At the beginning and end of the study, both groups of students were evaluated for their ability to recognize other people’s emotions in photos and videos. The students were shown 48 pictures of faces that were happy, sad, angry or scared, and asked to identify their feelings.

They also watched videos of actors interacting with one another and were instructed to describe the characters’ emotions. In one scene, students take a test and submit it to their teacher; one of the students is confident and excited, the other is anxious. In another scene, one student is saddened after being excluded from a conversation.

Improvements in just five days

The children who had been at the camp improved significantly over the five days in their ability to read facial emotions and other nonverbal cues to emotion, compared with the students who continued to use their media devices.

You can’t learn nonverbal emotional cues from a screen in the way you can learn it from face-to-face communication,” said lead author Yalda Uhls, a senior researcher with the UCLA’s Children’s Digital Media Center, Los Angeles. “If you’re not practicing face-to-face communication, you could be losing important social skills.”

Students participating in the study reported that they text, watch television and play video games for an average of four-and-a-half hours on a typical school day.
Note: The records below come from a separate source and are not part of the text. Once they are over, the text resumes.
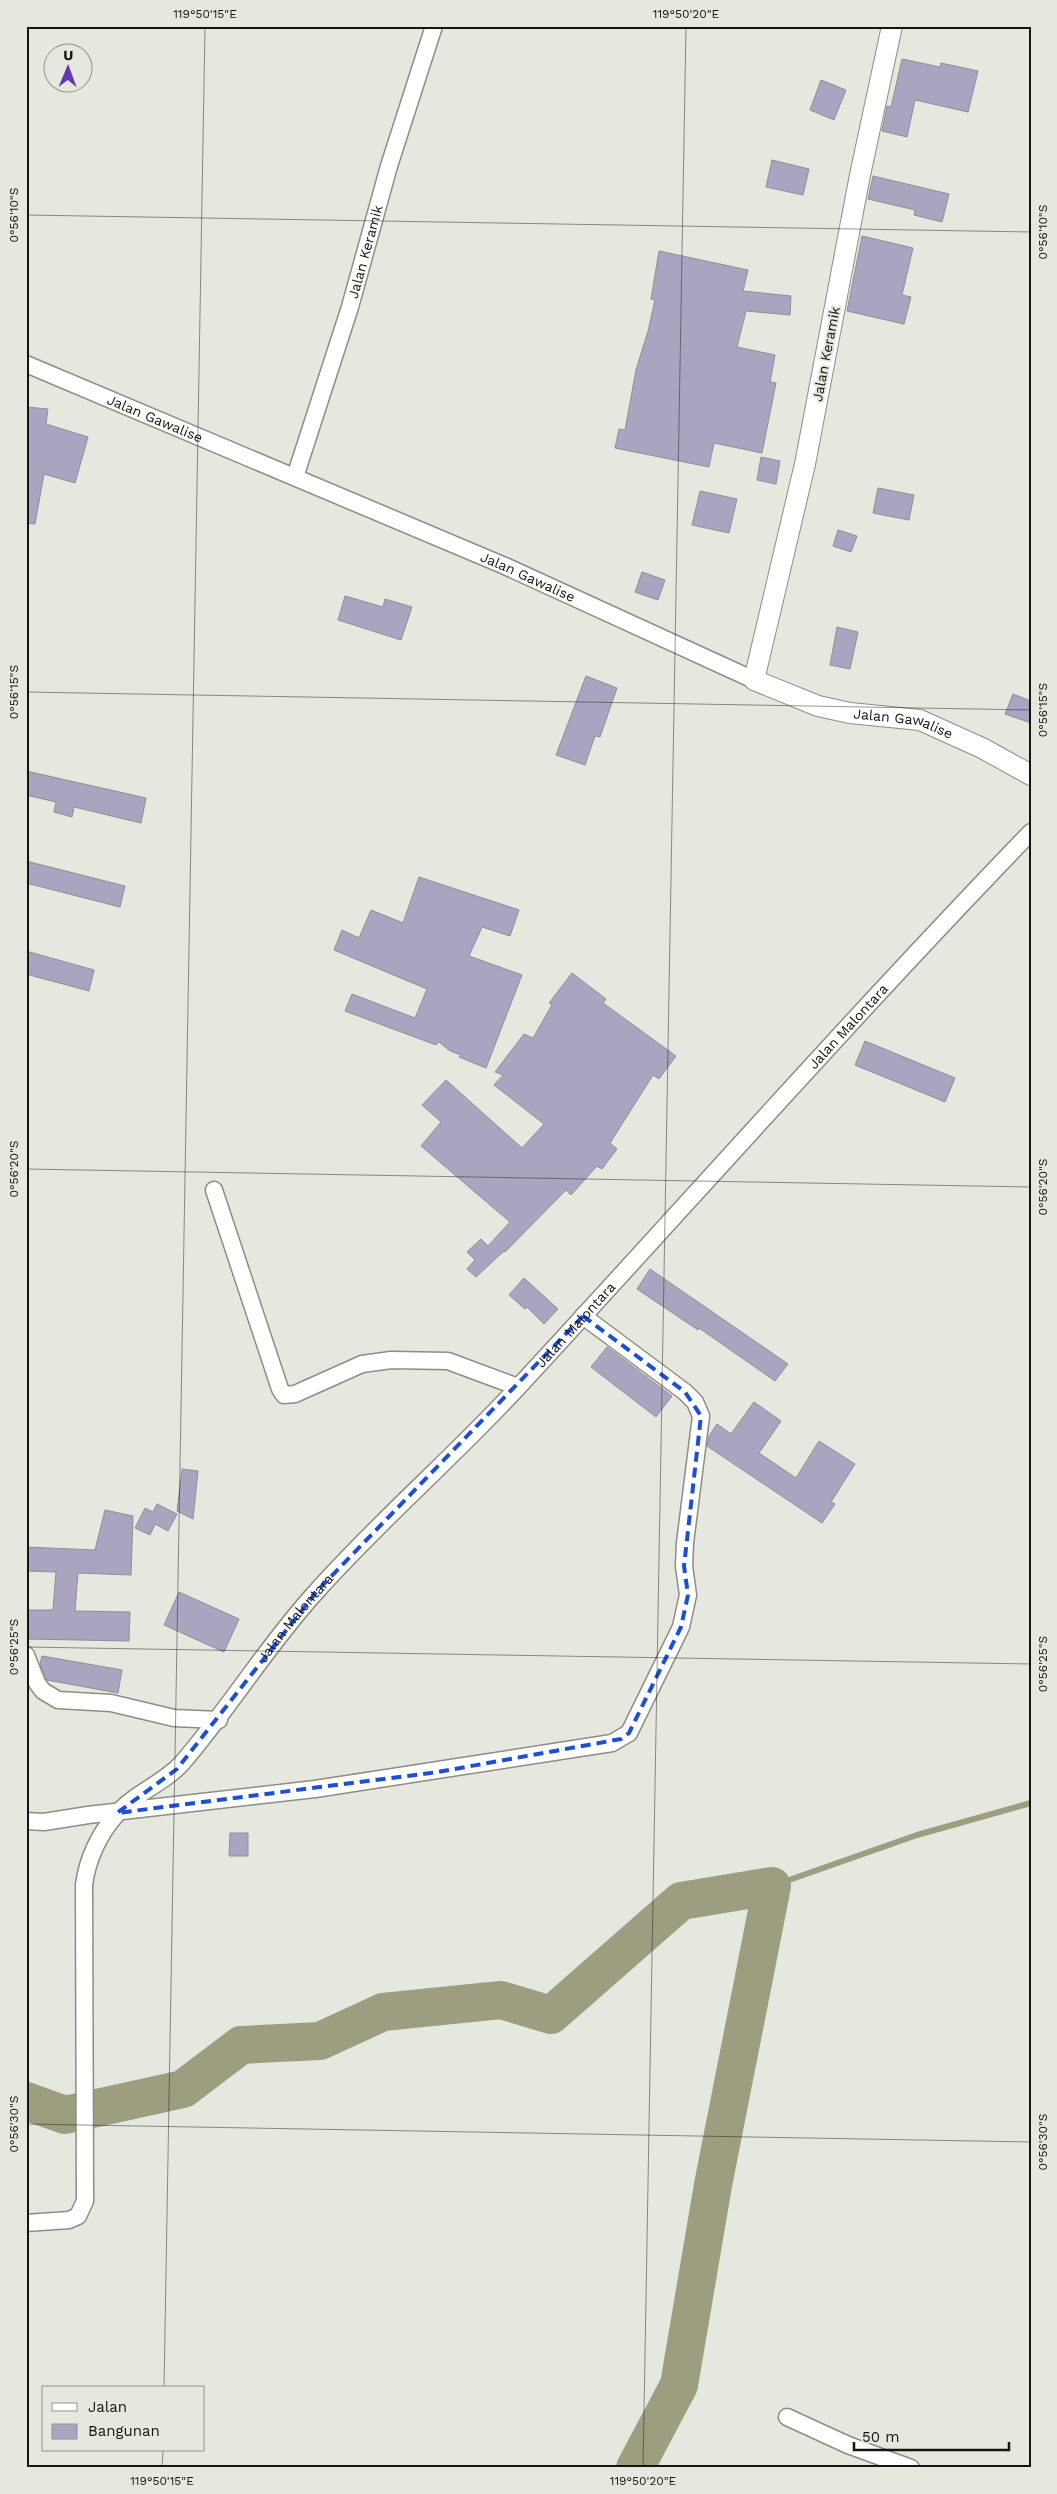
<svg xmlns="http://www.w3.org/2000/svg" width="1057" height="2494" font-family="'Work Sans',sans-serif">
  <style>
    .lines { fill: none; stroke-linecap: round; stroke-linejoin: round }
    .stream { stroke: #9d9d80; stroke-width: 6 }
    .river { stroke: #9d9d80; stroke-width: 38 }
    .building { fill: #aaa4c1; stroke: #8f8e96 }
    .minor-casing { stroke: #8d8d85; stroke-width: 19 }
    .tertiary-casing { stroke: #8d8d85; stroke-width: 22 }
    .minor { stroke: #fff; stroke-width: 16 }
    .tertiary { stroke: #fff; stroke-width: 20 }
    .marked { fill: none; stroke: #1d4ed8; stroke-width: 4; stroke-dasharray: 10 6; stroke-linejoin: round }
    .ticks { fill: none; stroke: #141411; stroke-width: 1; stroke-opacity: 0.45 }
    .labels { text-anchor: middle; stroke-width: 4; stroke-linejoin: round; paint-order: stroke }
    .street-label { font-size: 14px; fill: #141411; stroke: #e6e7de }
    .neatline { fill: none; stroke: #141411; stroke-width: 2 }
    .ticks-label { font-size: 12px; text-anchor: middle; fill: #141411 }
  </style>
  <rect width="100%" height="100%" fill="#e6e7de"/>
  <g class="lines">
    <!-- stream -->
    <path class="stream" d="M 772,1886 L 917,1835 L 1031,1803"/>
    <!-- river -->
    <path class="river" d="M 26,2101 L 65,2115 L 183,2089 L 241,2045 L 320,2041 L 383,2012 L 501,2000 L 551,2015 L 681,1901 L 772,1886 L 713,2185 L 679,2385 L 635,2468"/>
  </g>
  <!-- building -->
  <g class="building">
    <path d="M 902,59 L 940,67 L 941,63 L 978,71 L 968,112 L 915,100 L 907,137 L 882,131 L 887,106 L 891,107 Z"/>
    <path d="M 821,80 L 846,90 L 834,120 L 810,110 Z"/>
    <path d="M 772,160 L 809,169 L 803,195 L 766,187 Z"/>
    <path d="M 873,176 L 949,194 L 942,222 L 914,215 L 915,210 L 868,199 Z"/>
    <path d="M 862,236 L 913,248 L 902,295 L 911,297 L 904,324 L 847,311 Z"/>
    <path d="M 659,251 L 748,270 L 743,291 L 791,296 L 790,315 L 746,311 L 737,347 L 775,355 L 770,382 L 776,383 L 762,453 L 714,443 L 709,467 L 615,448 L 619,429 L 625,430 L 636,370 L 648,331 L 655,300 L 651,299 Z"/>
    <path d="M 26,407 L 48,409 L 46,424 L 88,437 L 75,483 L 44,474 L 35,524 L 26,523 Z"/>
    <path d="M 761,457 L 780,461 L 776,484 L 757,480 Z"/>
    <path d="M 878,488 L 914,495 L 909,520 L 873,513 Z"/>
    <path d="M 700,491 L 737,499 L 729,533 L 692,525 Z"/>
    <path d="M 838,530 L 857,536 L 851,552 L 833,546 Z"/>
    <path d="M 642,572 L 665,580 L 658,600 L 635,592 Z"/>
    <path d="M 345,596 L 383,607 L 385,599 L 412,607 L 401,640 L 338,620 Z"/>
    <path d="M 837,627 L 858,632 L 850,669 L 830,665 Z"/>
    <path d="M 586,676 L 617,688 L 600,737 L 595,736 L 585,765 L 556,755 Z"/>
    <path d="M 1013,694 L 1031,701 L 1031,723 L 1005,714 Z"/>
    <path d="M 26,771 L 146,798 L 141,823 L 74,807 L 72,817 L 54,812 L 56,802 L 26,795 Z"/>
    <path d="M 26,861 L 125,886 L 120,907 L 26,883 Z"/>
    <path d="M 419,877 L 519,910 L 510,936 L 482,927 L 469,956 L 522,975 L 486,1068 L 459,1057 L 461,1055 L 450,1051 L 439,1042 L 436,1045 L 345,1011 L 352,994 L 415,1018 L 427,989 L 334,950 L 342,930 L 359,938 L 371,910 L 403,923 Z"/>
    <path d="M 26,951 L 94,970 L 89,991 L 26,974 Z"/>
    <path d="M 572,973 L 606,999 L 603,1003 L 676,1056 L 659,1079 L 653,1075 L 610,1143 L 617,1149 L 602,1169 L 597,1166 L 571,1195 L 566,1190 L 505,1252 L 504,1251 L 476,1277 L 467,1269 L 475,1260 L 467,1252 L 481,1239 L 488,1246 L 510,1222 L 421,1146 L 441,1122 L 422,1105 L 446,1080 L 522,1148 L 544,1124 L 494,1085 L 503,1075 L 495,1072 L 524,1034 L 533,1038 L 552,1005 L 549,1003 Z"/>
    <path d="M 865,1041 L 955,1078 L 945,1102 L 855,1065 Z"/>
    <path d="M 650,1269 L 788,1364 L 775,1381 L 699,1328 L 698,1330 L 637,1289 Z"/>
    <path d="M 524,1278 L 558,1309 L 544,1324 L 527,1307 L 525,1309 L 509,1295 Z"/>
    <path d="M 607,1347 L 672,1396 L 656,1417 L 591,1367 Z"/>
    <path d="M 754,1402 L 781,1421 L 759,1453 L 796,1478 L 819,1441 L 855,1464 L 831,1502 L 835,1504 L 822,1523 L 707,1446 L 709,1436 L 717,1424 L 731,1434 Z"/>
    <path d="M 182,1469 L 198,1471 L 193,1519 L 177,1511 Z"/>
    <path d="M 157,1504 L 177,1514 L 168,1531 L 155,1524 L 150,1535 L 135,1528 L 145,1508 L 153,1512 Z"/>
    <path d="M 105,1510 L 133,1516 L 131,1575 L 78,1573 L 75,1611 L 130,1612 L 129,1641 L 26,1639 L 26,1610 L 53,1610 L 56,1572 L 26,1571 L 26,1547 L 95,1550 Z"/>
    <path d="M 179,1592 L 239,1619 L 224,1652 L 164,1625 Z"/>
    <path d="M 42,1656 L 122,1670 L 118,1693 L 47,1680 L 40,1664 Z"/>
    <path d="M 230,1833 L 248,1833 L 248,1856 L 229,1856 Z"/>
  </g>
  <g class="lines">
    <defs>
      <g id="minor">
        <path id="s1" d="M 26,364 L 505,566 L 754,680"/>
        <path id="s2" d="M 295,477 L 350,307 L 389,166 L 434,26"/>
        <path d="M 214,1190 L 280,1389 L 284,1395 L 295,1394 L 362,1364 L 391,1360 L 448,1361 L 518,1387"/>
        <path d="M 26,1655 L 37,1683 L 43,1691 L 58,1700 L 111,1703 L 174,1718 L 219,1720"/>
        <path d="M 26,1821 L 44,1822 L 88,1815 L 315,1789 L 612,1743 L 629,1733 L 681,1627 L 688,1595 L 684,1566 L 685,1543 L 701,1416 L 695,1402 L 685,1392 L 583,1316"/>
        <path id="s3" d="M 26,2223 L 69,2220 L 78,2216 L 85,2201 L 84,1885 C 87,1860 99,1834 116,1815 C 134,1793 165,1783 183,1762 C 230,1707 267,1646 315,1593 C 380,1520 455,1456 521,1384 C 691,1200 857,1012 1031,832"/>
        <path d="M 787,2417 L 848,2445 L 911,2468"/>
      </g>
      <g id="tertiary">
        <path id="s4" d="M 892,26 L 860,175 L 805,464 L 754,680 L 818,706 L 850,713 L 920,720 L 982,748 L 1031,775"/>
      </g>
    </defs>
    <!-- minor casing -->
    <use href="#minor" class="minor-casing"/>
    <!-- tertiary casing -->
    <use href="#tertiary" class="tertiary-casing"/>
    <!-- minor -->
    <use href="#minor" class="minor"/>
    <!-- tertiary -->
    <use href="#tertiary" class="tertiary"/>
  </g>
  <!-- marked area -->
  <path class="marked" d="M 583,1316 L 685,1392 L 701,1416 L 684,1566 L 688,1595 L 681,1627 L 629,1733 L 621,1739 L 438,1772 L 117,1813 L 177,1769 L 318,1590 Z"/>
  <!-- ticks -->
  <path class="ticks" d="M 26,215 L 1031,232M 26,692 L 1031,710M 26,1169 L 1031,1187M 26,1647 L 1031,1664M 26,2124 L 1031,2142M 164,2388 L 205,26M 162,2468 L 163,2450M 643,2468 L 686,26"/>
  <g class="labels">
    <!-- street labels -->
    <g class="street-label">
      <text dy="5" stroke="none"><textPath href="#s2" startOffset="236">Jalan Keramik</textPath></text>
      <text transform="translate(826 354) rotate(-79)" y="5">Jalan Keramik</text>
      <text dy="5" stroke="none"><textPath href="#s1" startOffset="140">Jalan Gawalise</textPath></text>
      <text dy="5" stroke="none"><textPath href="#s1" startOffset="545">Jalan Gawalise</textPath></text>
      <text dy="5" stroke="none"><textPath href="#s4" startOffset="825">Jalan Gawalise</textPath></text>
      <text dy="5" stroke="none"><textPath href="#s3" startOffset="1542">Jalan Malontara</textPath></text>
      <text dy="5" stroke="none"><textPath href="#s3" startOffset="1138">Jalan Malontara</textPath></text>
      <text dy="5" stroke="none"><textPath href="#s3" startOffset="732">Jalan Malontara</textPath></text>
    </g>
  </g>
  <!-- border -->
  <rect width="1057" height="2494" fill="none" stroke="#e6e7de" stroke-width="55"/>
  <!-- legend -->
  <rect x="42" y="2386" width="162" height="65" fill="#e6e7de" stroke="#92938c"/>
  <rect x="52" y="2403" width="25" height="8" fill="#ffffff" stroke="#92938c"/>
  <text x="88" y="2412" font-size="15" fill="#141411">Jalan</text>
  <rect x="52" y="2424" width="25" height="15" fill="#aaa4c1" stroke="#92938c"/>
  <text x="88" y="2436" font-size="15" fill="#141411">Bangunan</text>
  <!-- north arrow -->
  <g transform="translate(68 68) rotate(1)"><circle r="24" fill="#e6e7de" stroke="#92938c"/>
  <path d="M0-4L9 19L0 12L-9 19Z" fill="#6237af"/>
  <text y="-8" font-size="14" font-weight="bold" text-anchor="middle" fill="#141411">U</text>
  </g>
  <!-- scale -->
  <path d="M854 2442v8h155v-8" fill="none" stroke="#141411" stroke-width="2.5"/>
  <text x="862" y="2442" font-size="15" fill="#141411" stroke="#e6e7de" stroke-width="4" paint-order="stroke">50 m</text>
  <rect x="28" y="28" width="1002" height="2438" class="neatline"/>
  <g class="ticks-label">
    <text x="205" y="18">119°50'15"E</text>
    <text x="686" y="18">119°50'20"E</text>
    <text transform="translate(14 215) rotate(-90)" y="4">0°56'10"S</text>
    <text transform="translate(1043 232) rotate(-90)" y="4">0°56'10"S</text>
    <text transform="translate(14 692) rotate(-90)" y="4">0°56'15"S</text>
    <text transform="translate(1043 710) rotate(-90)" y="4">0°56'15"S</text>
    <text transform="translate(14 1169) rotate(-90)" y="4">0°56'20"S</text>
    <text transform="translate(1043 1187) rotate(-90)" y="4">0°56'20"S</text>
    <text transform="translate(14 1647) rotate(-90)" y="4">0°56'25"S</text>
    <text transform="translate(1043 1664) rotate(-90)" y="4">0°56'25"S</text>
    <text transform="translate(14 2124) rotate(-90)" y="4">0°56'30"S</text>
    <text transform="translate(1043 2142) rotate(-90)" y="4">0°56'30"S</text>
    <text x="162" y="2485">119°50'15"E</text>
    <text x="643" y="2485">119°50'20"E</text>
  </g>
</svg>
Some surveys have found that the figure is even higher nationally, said Uhls, who also is the Southern California regional director of Common Sense Media, a national nonprofit organization.


Abstract of Computers in Human Behavior paper

  • Preteens spent five days in a nature camp without access to screens and were compared to controls.
  • Both groups took pre- and post-tests regarding nonverbal emotional cues.
  • The experimental group’s recognition of cues improved significantly over the control.
  • Time away from screen media, with increased social interaction, may improve comprehension of nonverbal emotional cues.

A field experiment examined whether increasing opportunities for face-to-face interaction while eliminating the use of screen-based media and communication tools improved nonverbal emotion–cue recognition in preteens. Fifty-one preteens spent five days at an overnight nature camp where television, computers and mobile phones were not allowed; this group was compared with school-based matched controls (n = 54) that retained usual media practices. Both groups took pre- and post-tests that required participants to infer emotional states from photographs of facial expressions and videotaped scenes with verbal cues removed. Change scores for the two groups were compared using gender, ethnicity, media use, and age as covariates. After five days interacting face-to-face without the use of any screen-based media, preteens’ recognition of nonverbal emotion cues improved significantly more than that of the control group for both facial expressions and videotaped scenes. Implications are that the short-term effects of increased opportunities for social interaction, combined with time away from screen-based media and digital communication tools, improves a preteen’s understanding of nonverbal emotional cues.